# Goal of the exercise
Would you copy each line of the records that includes the word "Fiyat"?

# Saved data entries

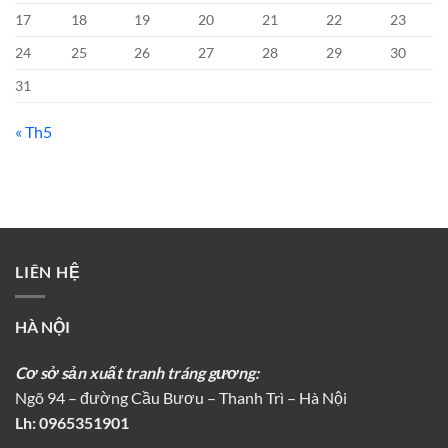
17
18
19
20
21
22
23
24
25
26
27
28
29
30
31
« Th5
LIÊN HỆ
HÀ NỘI
Cơ sở sản xuất tranh tráng gương:
Ngõ 94 – đường Cầu Bươu – Thanh Trì – Hà Nội
Lh:
0965351901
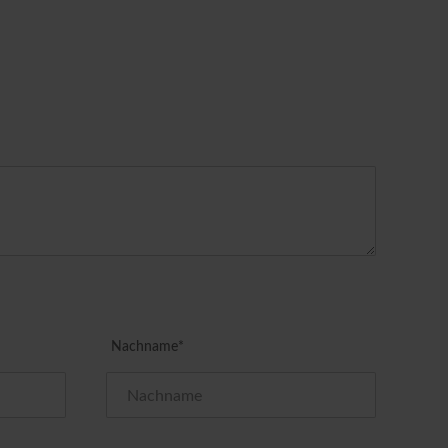
Nachname*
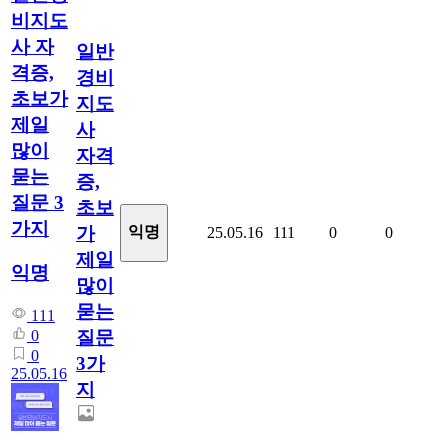
비지도
사 자
일반
격증,
경비
초보가
지도
제일
사
많이
자격
묻는
증,
질문 3
초보
가지
가
익명
25.05.16
111
0
0
제일
익명
많이
묻는
111
질문
0
0
3가
25.05.16
지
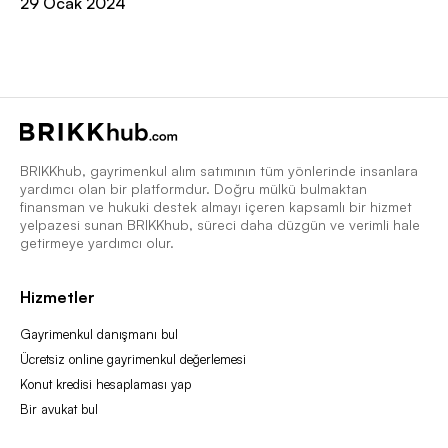
29 Ocak 2024
BRIKKhub, gayrimenkul alım satımının tüm yönlerinde insanlara
yardımcı olan bir platformdur. Doğru mülkü bulmaktan
finansman ve hukuki destek almayı içeren kapsamlı bir hizmet
yelpazesi sunan BRIKKhub, süreci daha düzgün ve verimli hale
getirmeye yardımcı olur.
Hizmetler
Gayrimenkul danışmanı bul
Ücretsiz online gayrimenkul değerlemesi
Konut kredisi hesaplaması yap
Bir avukat bul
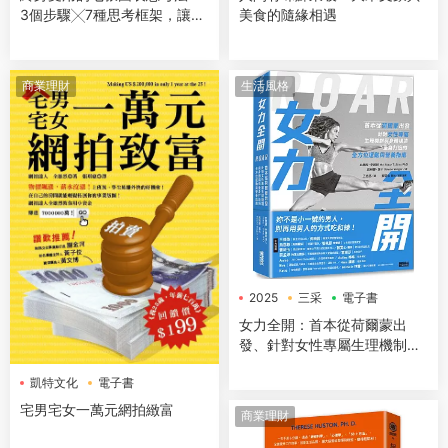
3個步驟╳7種思考框架，讓你
美食的隨緣相遇
開會簡報、企劃提案、解決問
題無往不利【隨書送：七張圖
表練習本】
商業理財
生活風格
2025
三采
電子書
女力全開：首本從荷爾蒙出
發、針對女性專屬生理機制與
身體構造，量身打造的全方位
凱特文化
電子書
運動與營養指南
宅男宅女一萬元網拍緻富
商業理財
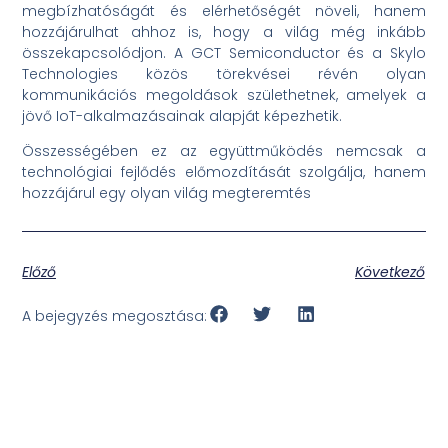
megbízhatóságát és elérhetőségét növeli, hanem
hozzájárulhat ahhoz is, hogy a világ még inkább
összekapcsolódjon. A GCT Semiconductor és a Skylo
Technologies közös törekvései révén olyan
kommunikációs megoldások születhetnek, amelyek a
jövő IoT-alkalmazásainak alapját képezhetik.
Összességében ez az együttműködés nemcsak a
technológiai fejlődés előmozdítását szolgálja, hanem
hozzájárul egy olyan világ megteremtés
Előző
Következő
A bejegyzés megosztása:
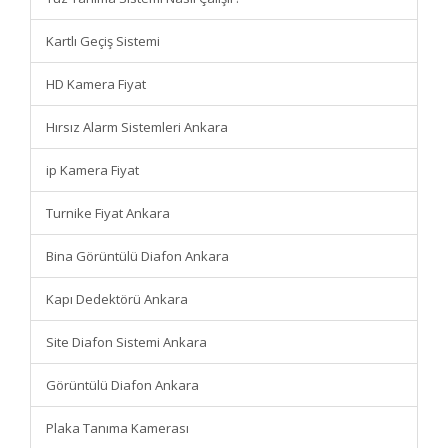
Kartlı Geçiş Sistemi
HD Kamera Fiyat
Hırsız Alarm Sistemleri Ankara
ip Kamera Fiyat
Turnike Fiyat Ankara
Bina Görüntülü Diafon Ankara
Kapı Dedektörü Ankara
Site Diafon Sistemi Ankara
Görüntülü Diafon Ankara
Plaka Tanıma Kamerası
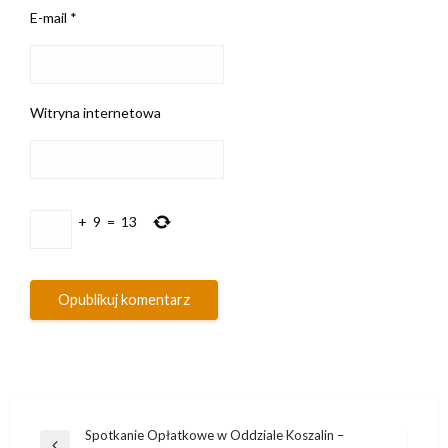
E-mail
*
Witryna internetowa
+
9
=
13
Nawigacja
Spotkanie Opłatkowe w Oddziale Koszalin –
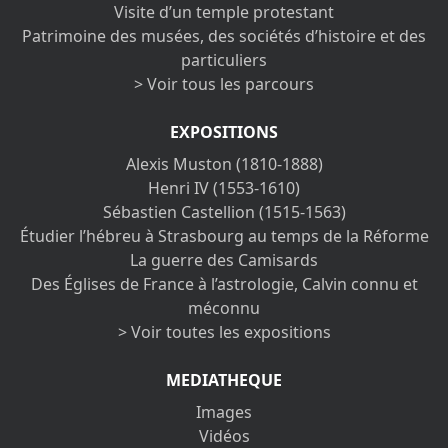
Visite d’un temple protestant
Patrimoine des musées, des sociétés d’histoire et des
particuliers
> Voir tous les parcours
EXPOSITIONS
Alexis Muston (1810-1888)
Henri IV (1553-1610)
Sébastien Castellion (1515-1563)
Étudier l’hébreu à Strasbourg au temps de la Réforme
La guerre des Camisards
Des Églises de France à l’astrologie, Calvin connu et
méconnu
> Voir toutes les expositions
MEDIATHEQUE
Images
Vidéos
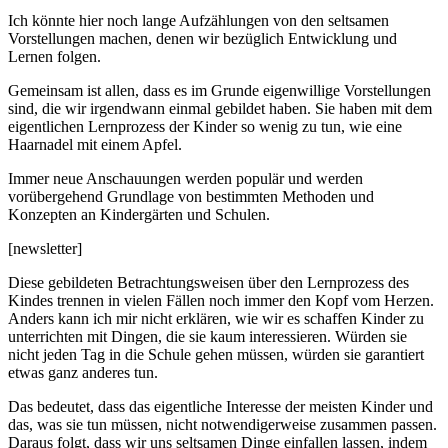
Ich könnte hier noch lange Aufzählungen von den seltsamen
Vorstellungen machen, denen wir bezüglich Entwicklung und
Lernen folgen.
Gemeinsam ist allen, dass es im Grunde eigenwillige Vorstellungen
sind, die wir irgendwann einmal gebildet haben. Sie haben mit dem
eigentlichen Lernprozess der Kinder so wenig zu tun, wie eine
Haarnadel mit einem Apfel.
Immer neue Anschauungen werden populär und werden
vorübergehend Grundlage von bestimmten Methoden und
Konzepten an Kindergärten und Schulen.
[newsletter]
Diese gebildeten Betrachtungsweisen über den Lernprozess des
Kindes trennen in vielen Fällen noch immer den Kopf vom Herzen.
Anders kann ich mir nicht erklären, wie wir es schaffen Kinder zu
unterrichten mit Dingen, die sie kaum interessieren. Würden sie
nicht jeden Tag in die Schule gehen müssen, würden sie garantiert
etwas ganz anderes tun.
Das bedeutet, dass das eigentliche Interesse der meisten Kinder und
das, was sie tun müssen, nicht notwendigerweise zusammen passen.
Daraus folgt, dass wir uns seltsamen Dinge einfallen lassen, indem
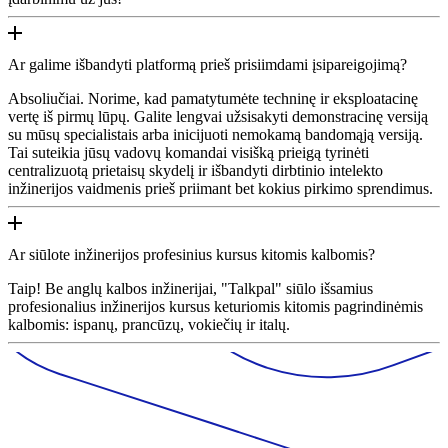
Ar galime išbandyti platformą prieš prisiimdami įsipareigojimą?
Absoliučiai. Norime, kad pamatytumėte techninę ir eksploatacinę
vertę iš pirmų lūpų. Galite lengvai užsisakyti demonstracinę versiją
su mūsų specialistais arba inicijuoti nemokamą bandomąją versiją.
Tai suteikia jūsų vadovų komandai visišką prieigą tyrinėti
centralizuotą prietaisų skydelį ir išbandyti dirbtinio intelekto
inžinerijos vaidmenis prieš priimant bet kokius pirkimo sprendimus.
Ar siūlote inžinerijos profesinius kursus kitomis kalbomis?
Taip! Be anglų kalbos inžinerijai, "Talkpal" siūlo išsamius
profesionalius inžinerijos kursus keturiomis kitomis pagrindinėmis
kalbomis: ispanų, prancūzų, vokiečių ir italų.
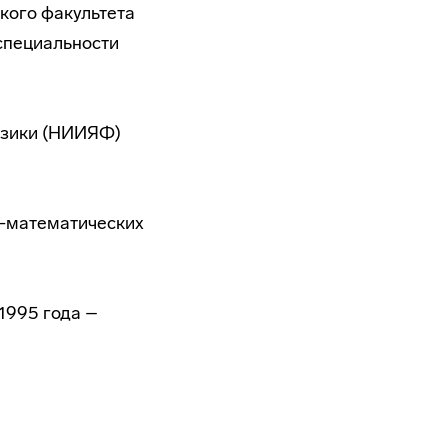
кого факультета
специальности
изики (НИИЯФ)
о-математических
1995 года –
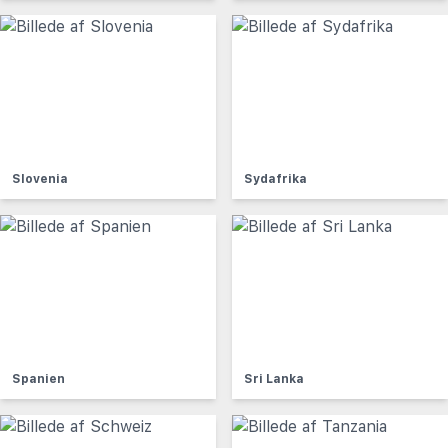
Slovenia
Sydafrika
Spanien
Sri Lanka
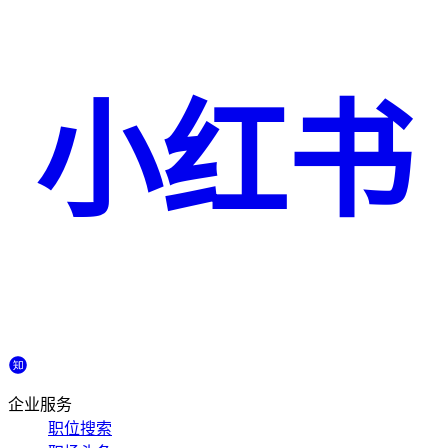
小红书
企业服务
职位搜索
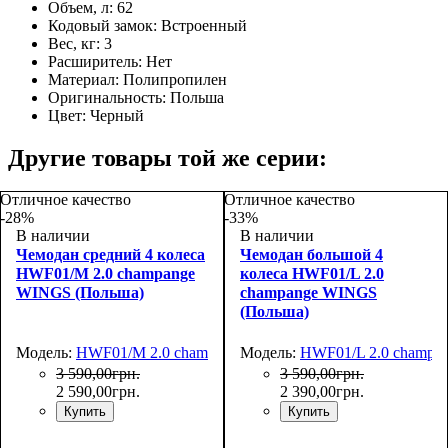
Объем, л:
62
Кодовый замок:
Встроенный
Вес, кг:
3
Расширитель:
Нет
Материал:
Полипропилен
Оригинальность:
Польша
Цвет:
Черный
Другие товары той же серии:
Отличное качество
Отличное качество
-28%
-33%
В наличии
В наличии
Чемодан средний 4 колеса
Чемодан большой 4
HWF01/M 2.0 champange
колеса HWF01/L 2.0
WINGS (Польша)
champange WINGS
(Польша)
Модель:
HWF01/M 2.0 champange
Модель:
HWF01/L 2.0 champa
3 590
,
00
грн.
3 590
,
00
грн.
2 590
,
00
грн.
2 390
,
00
грн.
Купить
Купить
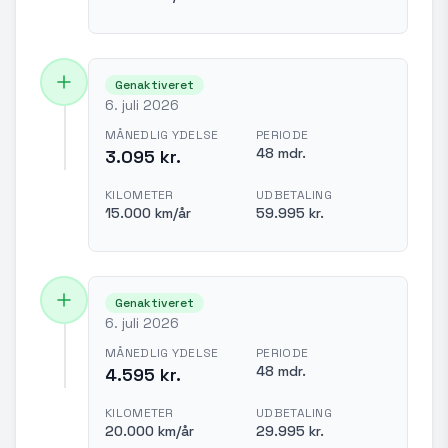
Genaktiveret
6. juli 2026
MÅNEDLIG YDELSE
PERIODE
48 mdr.
3.095 kr.
KILOMETER
UDBETALING
15.000 km/år
59.995 kr.
Genaktiveret
6. juli 2026
MÅNEDLIG YDELSE
PERIODE
48 mdr.
4.595 kr.
KILOMETER
UDBETALING
20.000 km/år
29.995 kr.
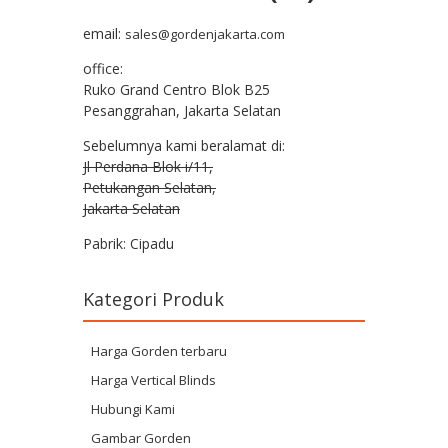
email:
sales@gordenjakarta.com
office:
Ruko Grand Centro Blok B25
Pesanggrahan, Jakarta Selatan
Sebelumnya kami beralamat di:
Jl Perdana Blok i/11,
Petukangan Selatan,
Jakarta Selatan
Pabrik: Cipadu
Kategori Produk
Harga Gorden terbaru
Harga Vertical Blinds
Hubungi Kami
Gambar Gorden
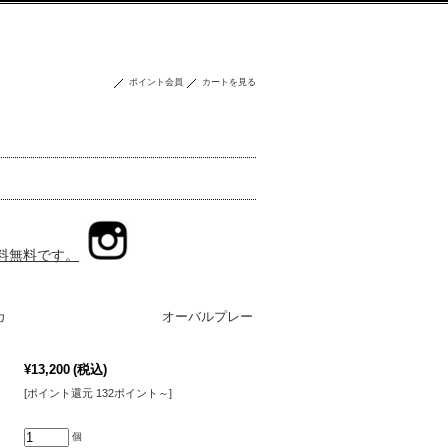
ポイント会員
カートを見る
送料無料です。
IA ルスカ オーバルプレー
¥13,200
(税込)
[ポイント還元 132ポイント～]
個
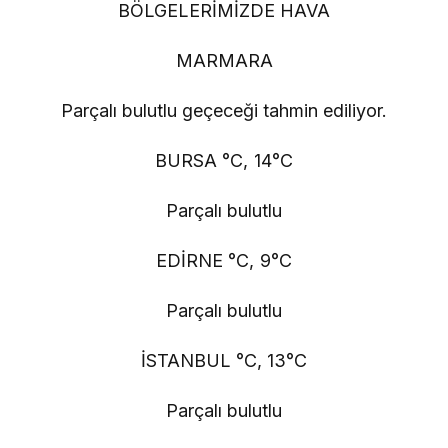
BÖLGELERİMİZDE HAVA
MARMARA
Parçalı bulutlu geçeceği tahmin ediliyor.
BURSA °C, 14°C
Parçalı bulutlu
EDİRNE °C, 9°C
Parçalı bulutlu
İSTANBUL °C, 13°C
Parçalı bulutlu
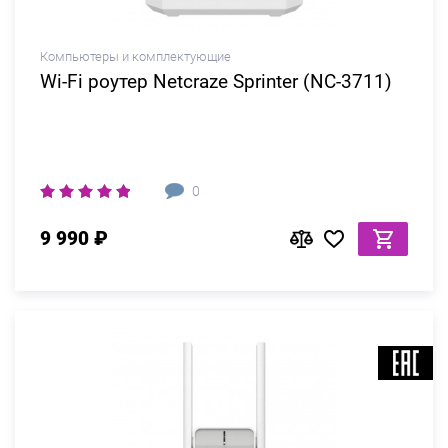
Компьютеры и комплектующие
Wi-Fi роутер Netcraze Sprinter (NC-3711)
0
9 990 ₽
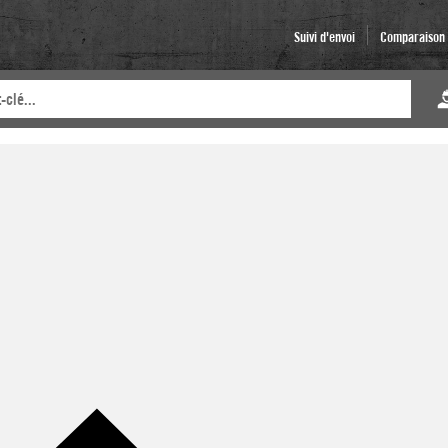
Suivi d'envoi
Comparaison d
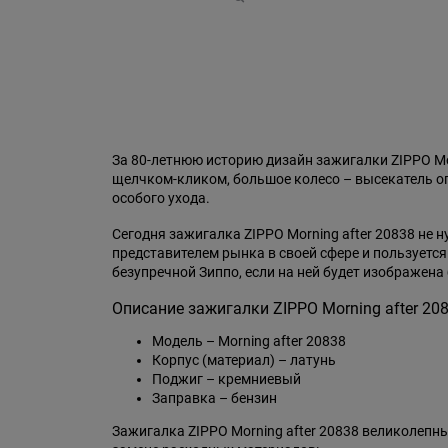
За 80-летнюю историю дизайн зажигалки ZIPPO M
щелчком-кликом, большое колесо – высекатель огн
особого ухода.
Сегодня зажигалка ZIPPO Morning after 20838 не 
представителем рынка в своей сфере и пользуетс
безупречной Зиппо, если на ней будет изображена 
Описание зажигалки ZIPPO Morning after 208
Модель – Morning after 20838
Корпус (материал) – латунь
Поджиг – кремниевый
Заправка – бензин
Зажигалка ZIPPO Morning after 20838 великолепн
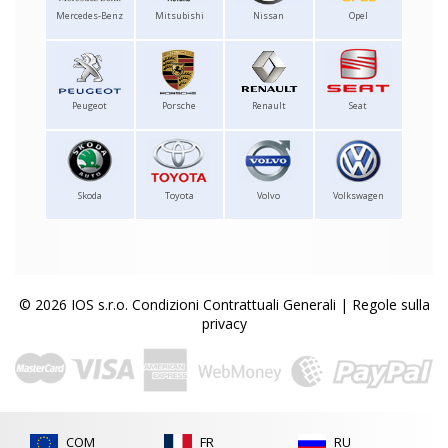
Mercedes-Benz
Mitsubishi
Nissan
Opel
Peugeot
Porsche
Renault
Seat
Skoda
Toyota
Volvo
Volkswagen
© 2026 IOS s.r.o.
Condizioni Contrattuali Generali
|
Regole sulla
privacy
COM
FR
RU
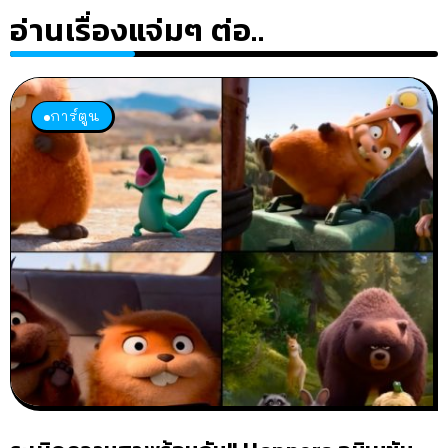
อ่านเรื่องแจ่มๆ ต่อ..
การ์ตูน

# Response area
HD Kamera Fiyat
ip Kamera Fiyat
Turnike Fiyat Ankara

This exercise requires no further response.